Johannes Schindelin schrieb:
On Mon, 24 Sep 2007, Junio C Hamano wrote:
do_next () {
test -f "$DOTEST"/message && rm "$DOTEST"/message
test -f "$DOTEST"/author-script && rm "$DOTEST"/author-script
+ test -f "$DOTEST"/amend && rm "$DOTEST"/amend
As you do not check the error from "rm", how are these different from rm
-f "$DOTEST/frotz"?
The difference: the user will not see many irritating error messages.
I changed this code to use a newly written function "remove_if_exists",
which die()s if the file exists and could not be removed.
Why? rm -f does nothing if the file does not exist, and fails if it cannot
remove an existing file.

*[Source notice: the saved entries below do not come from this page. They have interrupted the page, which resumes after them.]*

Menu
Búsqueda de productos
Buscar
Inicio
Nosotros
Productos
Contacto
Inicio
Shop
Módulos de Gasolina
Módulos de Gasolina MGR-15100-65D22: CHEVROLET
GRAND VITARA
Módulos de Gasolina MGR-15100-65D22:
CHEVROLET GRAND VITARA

It all boils down to:
rm -f "$DOTEST"/message "$DOTEST"/author-script \
"$DOTEST"/amend || exit
# This is like --amend, but with a different message
eval "$author_script"
export GIT_AUTHOR_NAME GIT_AUTHOR_EMAIL GIT_AUTHOR_DATE
$USE_OUTPUT git commit -F "$MSG" $EDIT_COMMIT
;;
The "export" here makes me somewhat nervous -- no chance these
leak into the next round?
I am somewhat wary: I get quoting wrong all the time. Would
$USE_OUTPUT $author_script git commit -F "$MSG" $EDIT_COMMIT
work? I have the slight suspicion that it would not, since
eval "$author_script"
needs extra quoting in $author_script, no?
How about:
eval "$author_script"
GIT_AUTHOR_NAME="$GIT_AUTHOR_NAME" \
GIT_AUTHOR_EMAIL="$GIT_AUTHOR_EMAIL" \
GIT_AUTHOR_DATE="$GIT_AUTHOR_DATE" \
$USE_OUTPUT git commit -F "$MSG" $EDIT_COMMIT
and if you dislike that, put the two questionable lines in parenthesis.